Мои сверстники боялись и вожделели того же, что и взрослые - оккупации и сдачи в плен.
Я боялся потерять голос и желание петь, вместе с записями нескольких песен Сэма Кука, какие мне удалось раздобыть и собрать, переплачивая за копеечные сборники, где они были.
Боялся умереть от мысли, что я не Сэм Кук.
Боялся бдительного и мстительного хулиганья, всегда готового обезвредить потенциального врага общества, боялся надорваться, переоценив свои способности, занимаясь спортом, боялся, что сопьюсь раньше времени вместе с моим поколением, так ничего и не написав, боялся, что добытые мною сведения о жертвах внесудебных репрессий, с которыми на периферии система умела расправляться без лишнего шума, не дойдут куда надо, и людям этим не помогут.
Боялся, что мои сподвижники, "прозрев", одумаются и заложат себя и меня минимум по пяти статьям.
Само собой - боялся усталости и боли.
Боялся самодурства и самопровокаций - любимых игр моего поколения.
Боялся всего, кроме советской власти, органов и собственного будущего.
Но кто-то же беспокоился и обо мне, переживая куда несут меня черти, рисовал мне, чего я себя лишаю, отказываясь вступать в ряды организаций, куда косяками пртут "все ребята", нормальные люди, то есть будущие покойники.

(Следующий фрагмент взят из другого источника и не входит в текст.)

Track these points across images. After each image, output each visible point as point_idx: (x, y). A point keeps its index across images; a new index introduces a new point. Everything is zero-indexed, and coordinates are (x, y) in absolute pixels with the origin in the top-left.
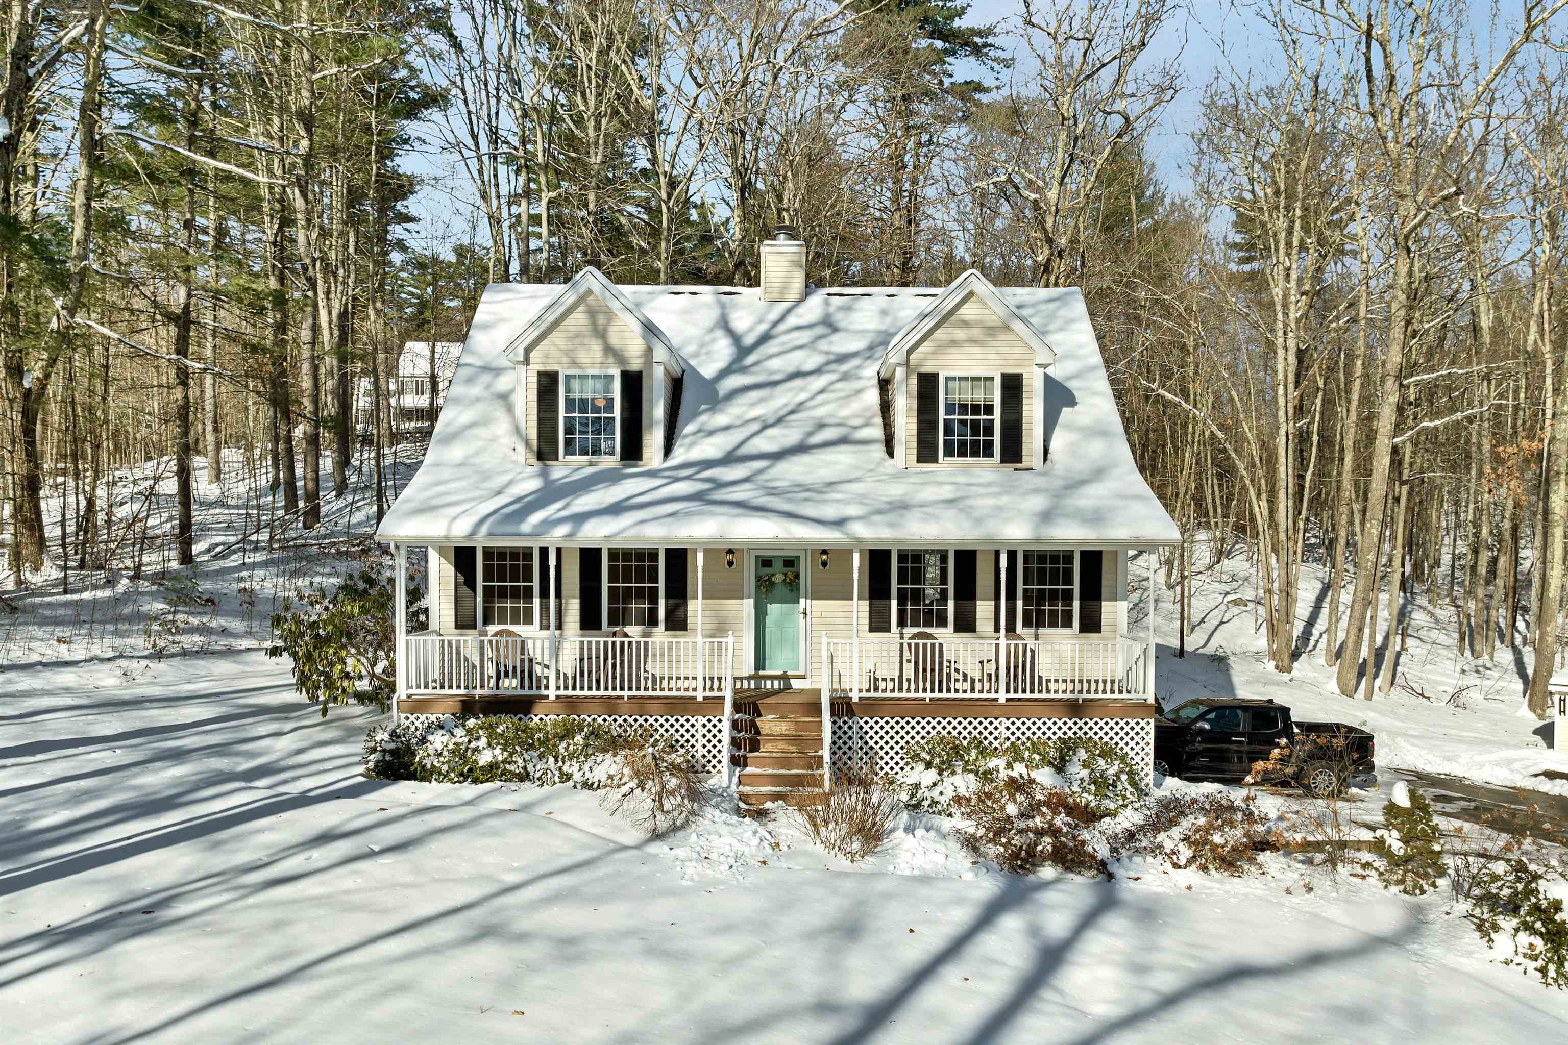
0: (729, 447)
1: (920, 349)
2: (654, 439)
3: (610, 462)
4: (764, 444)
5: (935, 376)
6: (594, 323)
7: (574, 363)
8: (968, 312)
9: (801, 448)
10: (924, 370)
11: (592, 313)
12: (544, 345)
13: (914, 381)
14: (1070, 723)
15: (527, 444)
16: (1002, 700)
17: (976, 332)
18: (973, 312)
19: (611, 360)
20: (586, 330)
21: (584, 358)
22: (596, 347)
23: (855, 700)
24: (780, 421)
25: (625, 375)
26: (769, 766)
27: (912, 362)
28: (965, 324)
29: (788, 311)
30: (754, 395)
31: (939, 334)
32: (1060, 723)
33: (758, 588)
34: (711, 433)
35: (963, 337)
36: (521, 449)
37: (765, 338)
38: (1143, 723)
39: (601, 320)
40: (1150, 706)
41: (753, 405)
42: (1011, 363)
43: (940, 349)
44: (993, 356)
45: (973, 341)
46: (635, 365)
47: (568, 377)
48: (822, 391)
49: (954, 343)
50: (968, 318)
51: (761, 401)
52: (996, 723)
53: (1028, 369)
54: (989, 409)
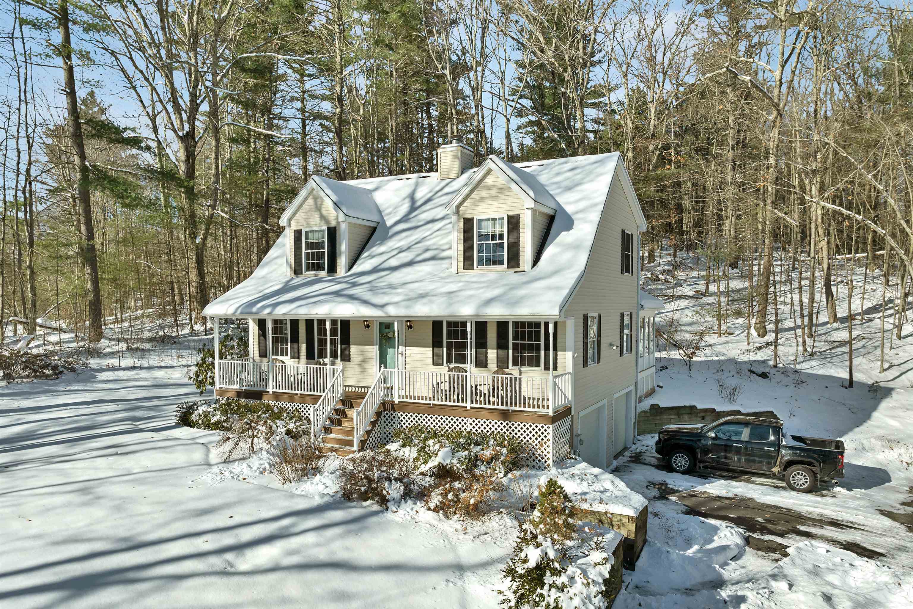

Высшей наградой рядового конформиста-героя была совсем не звезда из зубного золота, а коричневый костюм-тройка из польского микровельвета или финские джинсы.

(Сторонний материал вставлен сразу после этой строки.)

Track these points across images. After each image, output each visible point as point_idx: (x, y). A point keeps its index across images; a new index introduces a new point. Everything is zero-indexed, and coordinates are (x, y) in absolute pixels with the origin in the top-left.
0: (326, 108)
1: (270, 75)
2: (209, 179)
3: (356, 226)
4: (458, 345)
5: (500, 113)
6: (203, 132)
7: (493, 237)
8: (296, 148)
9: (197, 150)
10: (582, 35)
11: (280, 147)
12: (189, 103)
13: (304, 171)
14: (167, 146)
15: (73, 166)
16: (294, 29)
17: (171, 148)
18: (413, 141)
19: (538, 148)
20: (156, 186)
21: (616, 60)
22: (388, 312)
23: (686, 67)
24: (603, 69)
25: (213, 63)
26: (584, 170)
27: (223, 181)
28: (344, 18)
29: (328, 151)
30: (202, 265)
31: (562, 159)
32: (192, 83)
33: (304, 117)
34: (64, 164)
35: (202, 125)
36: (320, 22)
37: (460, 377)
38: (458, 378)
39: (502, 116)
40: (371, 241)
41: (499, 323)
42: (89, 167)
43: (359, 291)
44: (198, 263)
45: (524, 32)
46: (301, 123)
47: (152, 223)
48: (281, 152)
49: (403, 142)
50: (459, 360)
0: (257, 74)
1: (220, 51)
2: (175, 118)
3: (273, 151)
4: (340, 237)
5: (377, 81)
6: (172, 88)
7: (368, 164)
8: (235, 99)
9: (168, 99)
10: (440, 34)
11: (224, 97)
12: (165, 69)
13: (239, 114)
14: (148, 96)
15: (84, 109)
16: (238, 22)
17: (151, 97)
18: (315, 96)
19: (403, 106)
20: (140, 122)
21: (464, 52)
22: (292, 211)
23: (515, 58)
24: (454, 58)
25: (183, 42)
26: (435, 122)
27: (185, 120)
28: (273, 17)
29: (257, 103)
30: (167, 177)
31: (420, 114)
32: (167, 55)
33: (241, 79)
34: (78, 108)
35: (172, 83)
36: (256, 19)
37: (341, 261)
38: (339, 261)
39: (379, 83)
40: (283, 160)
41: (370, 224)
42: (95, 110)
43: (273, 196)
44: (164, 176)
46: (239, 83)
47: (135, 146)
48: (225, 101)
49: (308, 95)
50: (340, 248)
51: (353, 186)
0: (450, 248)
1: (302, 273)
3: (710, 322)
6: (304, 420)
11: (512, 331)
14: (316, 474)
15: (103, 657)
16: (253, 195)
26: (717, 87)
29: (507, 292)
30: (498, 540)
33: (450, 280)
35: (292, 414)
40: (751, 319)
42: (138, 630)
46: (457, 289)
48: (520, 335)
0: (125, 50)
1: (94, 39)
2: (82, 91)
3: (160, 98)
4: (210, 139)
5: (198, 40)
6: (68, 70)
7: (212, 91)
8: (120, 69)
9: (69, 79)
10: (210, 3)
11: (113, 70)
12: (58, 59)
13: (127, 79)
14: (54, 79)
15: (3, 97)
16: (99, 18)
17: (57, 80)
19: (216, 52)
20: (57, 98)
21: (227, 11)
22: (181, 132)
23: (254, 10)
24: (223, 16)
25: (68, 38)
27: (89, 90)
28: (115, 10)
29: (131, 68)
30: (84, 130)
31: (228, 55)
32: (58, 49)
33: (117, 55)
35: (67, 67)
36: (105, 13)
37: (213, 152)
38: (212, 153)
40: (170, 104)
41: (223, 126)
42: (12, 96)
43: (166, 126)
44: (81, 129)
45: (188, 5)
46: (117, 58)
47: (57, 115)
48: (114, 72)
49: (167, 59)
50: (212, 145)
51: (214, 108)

Их берегли больше самих себя - не сдавали в химчистку и не стирали, в надежде что родина сама помнит о том, когда их обновить и обессмертить хозяев.
Над ними тряслись, или, выражаясь идиоматически, "трусилися", как над горшком с драгоценностями.

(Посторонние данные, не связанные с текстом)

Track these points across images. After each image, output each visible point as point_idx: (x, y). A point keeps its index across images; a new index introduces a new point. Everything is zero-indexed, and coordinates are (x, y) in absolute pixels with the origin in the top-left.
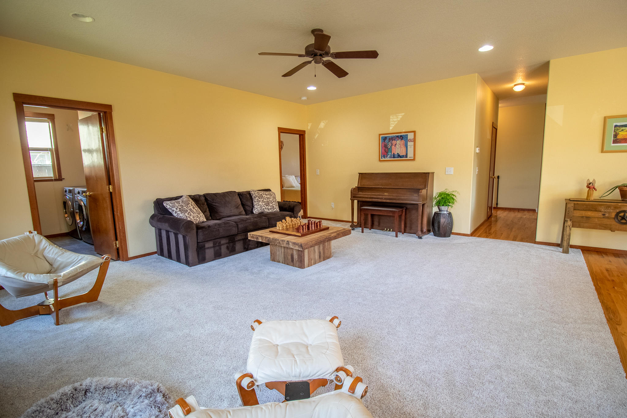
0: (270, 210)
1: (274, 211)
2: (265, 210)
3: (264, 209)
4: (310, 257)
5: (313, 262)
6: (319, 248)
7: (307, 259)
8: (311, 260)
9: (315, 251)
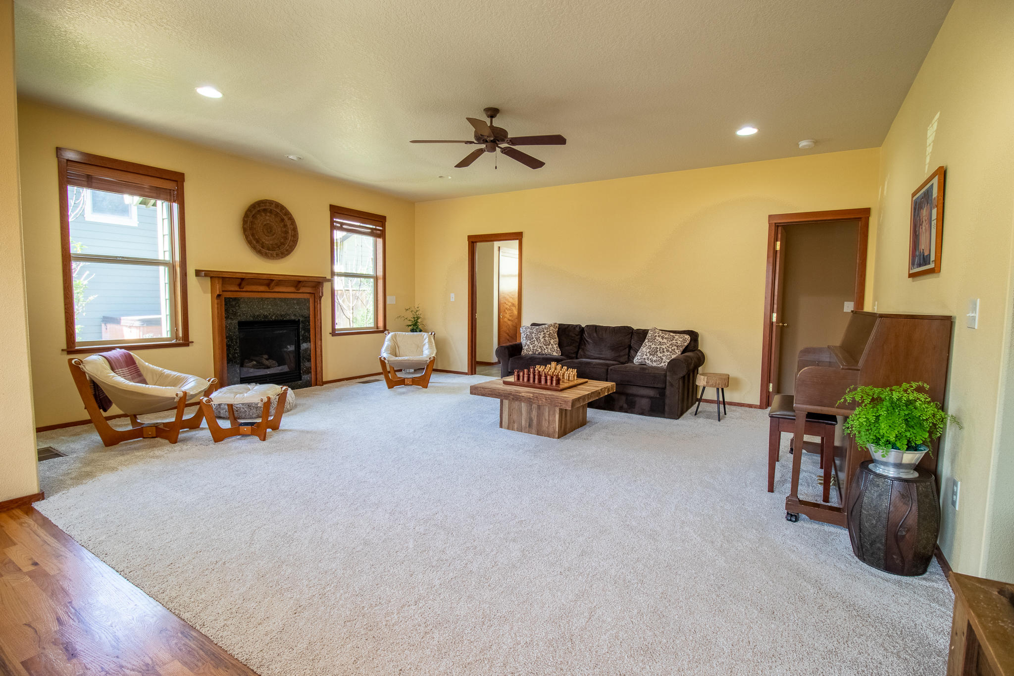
0: (654, 363)
1: (660, 365)
2: (646, 361)
3: (645, 359)
4: (511, 416)
5: (516, 426)
6: (530, 411)
7: (507, 417)
8: (514, 422)
9: (521, 412)
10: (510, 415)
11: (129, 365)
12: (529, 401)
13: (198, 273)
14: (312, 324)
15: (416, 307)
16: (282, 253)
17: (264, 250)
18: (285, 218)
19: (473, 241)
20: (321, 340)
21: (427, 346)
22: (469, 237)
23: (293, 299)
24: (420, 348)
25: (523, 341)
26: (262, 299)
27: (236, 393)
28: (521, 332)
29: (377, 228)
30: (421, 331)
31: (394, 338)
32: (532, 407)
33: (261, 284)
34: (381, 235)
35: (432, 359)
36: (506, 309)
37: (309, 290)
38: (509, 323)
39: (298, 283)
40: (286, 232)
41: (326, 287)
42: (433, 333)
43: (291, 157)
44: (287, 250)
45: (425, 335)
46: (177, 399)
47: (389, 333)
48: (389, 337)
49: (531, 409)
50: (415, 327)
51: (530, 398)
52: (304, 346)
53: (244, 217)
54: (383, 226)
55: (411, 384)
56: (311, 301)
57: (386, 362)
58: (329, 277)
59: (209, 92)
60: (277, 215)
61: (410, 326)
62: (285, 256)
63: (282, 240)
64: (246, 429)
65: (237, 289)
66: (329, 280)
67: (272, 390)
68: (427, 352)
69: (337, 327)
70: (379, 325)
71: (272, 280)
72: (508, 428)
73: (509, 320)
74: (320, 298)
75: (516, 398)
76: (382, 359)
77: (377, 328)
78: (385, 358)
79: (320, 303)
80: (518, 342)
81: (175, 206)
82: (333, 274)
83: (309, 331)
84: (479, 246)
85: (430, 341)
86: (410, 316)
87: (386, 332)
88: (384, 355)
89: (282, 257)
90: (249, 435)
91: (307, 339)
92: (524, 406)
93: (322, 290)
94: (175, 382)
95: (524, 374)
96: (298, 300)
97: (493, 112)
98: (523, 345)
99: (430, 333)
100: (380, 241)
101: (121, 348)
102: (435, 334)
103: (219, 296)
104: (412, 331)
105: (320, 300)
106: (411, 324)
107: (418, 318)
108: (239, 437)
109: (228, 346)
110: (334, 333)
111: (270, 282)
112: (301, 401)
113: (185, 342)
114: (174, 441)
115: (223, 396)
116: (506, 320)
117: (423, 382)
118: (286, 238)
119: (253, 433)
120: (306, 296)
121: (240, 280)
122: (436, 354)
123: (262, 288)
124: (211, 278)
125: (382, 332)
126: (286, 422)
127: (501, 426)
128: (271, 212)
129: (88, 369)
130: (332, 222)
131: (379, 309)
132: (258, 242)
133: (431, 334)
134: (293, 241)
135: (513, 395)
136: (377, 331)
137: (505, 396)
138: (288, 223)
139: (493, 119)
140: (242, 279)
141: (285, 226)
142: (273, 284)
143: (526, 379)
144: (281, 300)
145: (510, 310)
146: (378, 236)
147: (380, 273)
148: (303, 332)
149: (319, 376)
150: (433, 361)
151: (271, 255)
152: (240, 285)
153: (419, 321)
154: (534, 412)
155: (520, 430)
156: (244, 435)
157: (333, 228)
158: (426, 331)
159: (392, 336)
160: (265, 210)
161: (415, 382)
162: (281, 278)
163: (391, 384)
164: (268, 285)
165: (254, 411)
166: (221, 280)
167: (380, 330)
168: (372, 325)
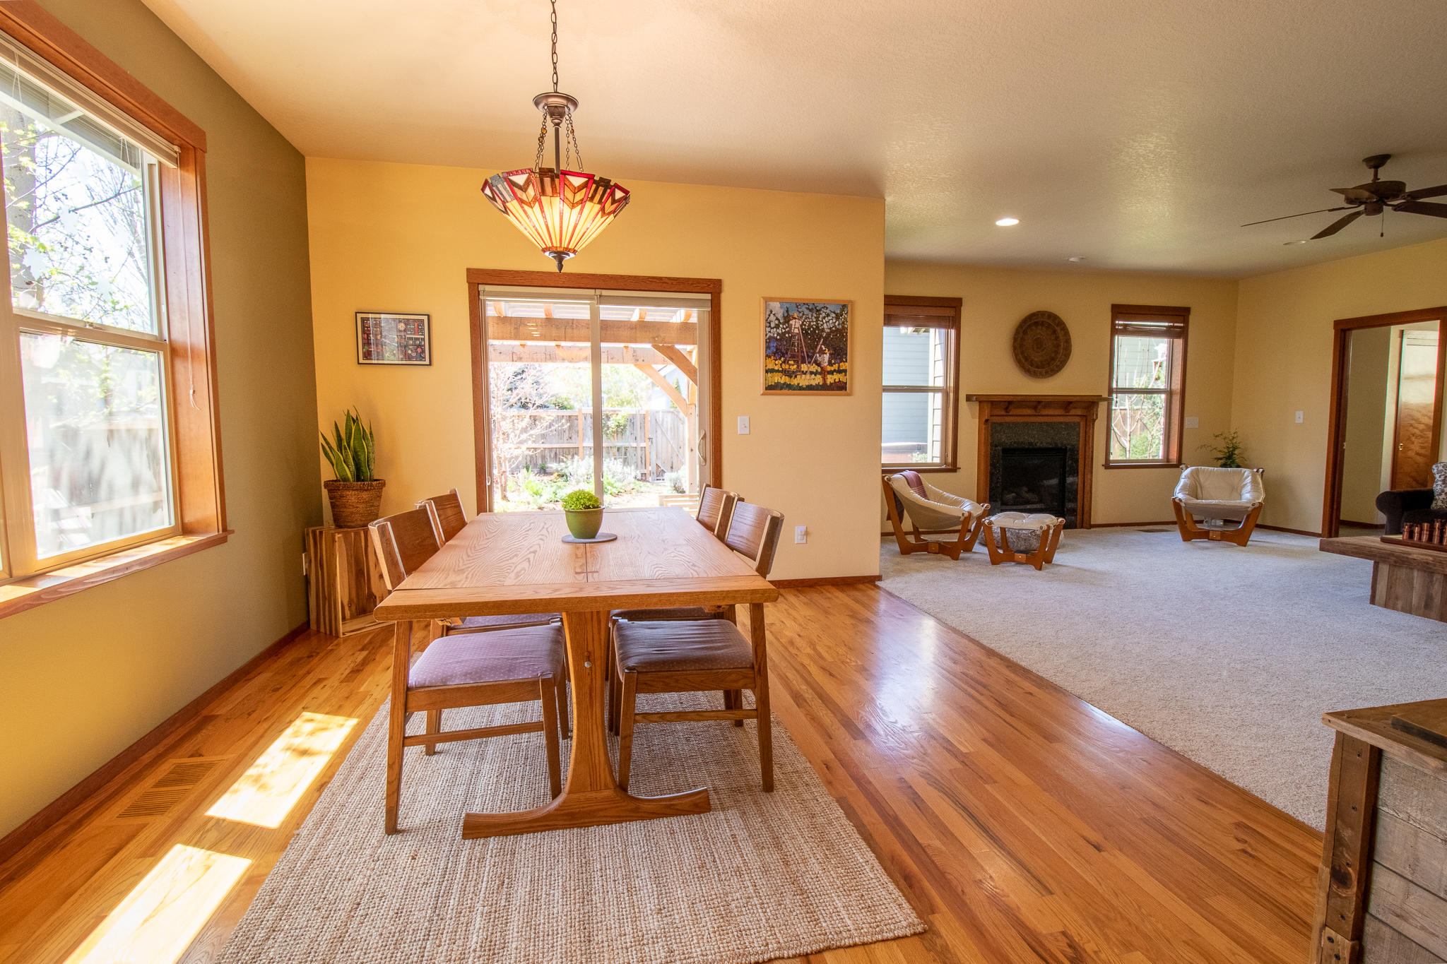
4: (1393, 590)
5: (1400, 604)
6: (1429, 585)
7: (1384, 590)
8: (1397, 598)
9: (1411, 584)
10: (1390, 588)
11: (918, 485)
12: (1427, 569)
13: (969, 398)
14: (1081, 452)
15: (1232, 432)
16: (1052, 370)
17: (1033, 369)
18: (1058, 329)
19: (1344, 330)
20: (1092, 473)
21: (1249, 488)
22: (1337, 323)
23: (1061, 423)
24: (1236, 490)
25: (1438, 487)
26: (1027, 424)
27: (1015, 519)
28: (1435, 471)
29: (1176, 324)
30: (1238, 466)
31: (1194, 475)
32: (1432, 578)
33: (1029, 407)
34: (1182, 333)
35: (1257, 505)
36: (1413, 435)
37: (1079, 412)
38: (1419, 459)
39: (1067, 404)
40: (1058, 346)
41: (1102, 406)
42: (1261, 470)
43: (1072, 259)
44: (1057, 366)
45: (1247, 472)
46: (962, 519)
47: (1187, 468)
48: (1187, 472)
49: (1431, 581)
50: (1230, 459)
51: (1428, 563)
52: (1070, 480)
53: (1015, 335)
54: (1186, 321)
55: (1219, 538)
56: (1082, 424)
57: (1183, 505)
58: (1105, 395)
59: (1008, 222)
60: (1049, 326)
61: (1221, 459)
62: (1055, 373)
63: (1053, 355)
64: (1020, 556)
65: (1003, 413)
66: (1105, 399)
67: (1049, 520)
68: (1248, 496)
69: (1112, 458)
70: (1171, 457)
71: (1039, 402)
72: (1386, 606)
73: (1418, 454)
74: (1094, 421)
75: (1400, 562)
76: (1177, 500)
77: (1168, 461)
78: (1180, 500)
79: (1093, 428)
80: (1429, 488)
81: (953, 332)
82: (1111, 391)
83: (1077, 461)
84: (1355, 336)
85: (1254, 482)
86: (1221, 445)
87: (1183, 466)
88: (1179, 495)
89: (1052, 375)
90: (1023, 564)
91: (1075, 472)
92: (1417, 578)
93: (1097, 411)
94: (955, 503)
95: (1422, 530)
96: (1066, 424)
97: (1377, 161)
98: (1436, 494)
99: (1255, 470)
100: (1179, 343)
101: (910, 470)
102: (1263, 471)
103: (987, 421)
104: (1224, 465)
105: (1093, 424)
106: (1221, 456)
107: (1235, 448)
108: (1013, 564)
109: (992, 474)
110: (1108, 465)
111: (1037, 403)
112: (1069, 542)
113: (953, 468)
114: (956, 558)
115: (1000, 520)
116: (1411, 454)
117: (1240, 539)
118: (1057, 353)
119: (1028, 562)
120: (1077, 419)
121: (1007, 404)
122: (1264, 500)
123: (1029, 412)
124: (980, 402)
125: (1177, 466)
126: (1058, 558)
127: (1373, 601)
128: (1042, 324)
129: (895, 485)
130: (1113, 325)
131: (1172, 435)
132: (1026, 359)
133: (1257, 471)
134: (1065, 356)
135: (1396, 557)
136: (1167, 464)
137: (1381, 557)
138: (1060, 334)
139: (1380, 170)
140: (1010, 403)
141: (1057, 338)
142: (1039, 407)
143: (1425, 538)
144: (1048, 424)
145: (1422, 437)
146: (1178, 336)
147: (1177, 385)
148: (1070, 462)
149: (1086, 516)
150: (1258, 509)
151: (1041, 373)
152: (1006, 409)
153: (1236, 452)
154: (1436, 586)
155: (1408, 610)
156: (1019, 563)
157: (1114, 331)
158: (1247, 467)
159: (1192, 472)
160: (1036, 324)
161: (1225, 537)
162: (1050, 399)
163: (1188, 536)
164: (1035, 408)
165: (1023, 542)
166: (990, 404)
167: (1172, 465)
168: (1160, 456)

Но организм человека не может трястись вечно, потому что не вечен сам человек.
И где-то в параллельном измерении разгуливают сейчас, озонируя атмосферу большой дворницкой загробья, эти душистые троечки и пустые джинсы.
А еще я боялся, что не вернусь в свой родной угол, откуда почти каждый норовил сбежать туда, где шансы получить коричневую троечку при жизни реальнее и выше.
И вот мой родной угол стал волшебным замком, средневековой крепостью, где есть кому повторить моё имя с благодарностью и почтением.
Взаимно.
Мы - благородные носители графского гнозиса ложноумерших, терпеливо ждали этого омоложения и преображения.
Алтарь дымится. Добро пожаловать в коптильню.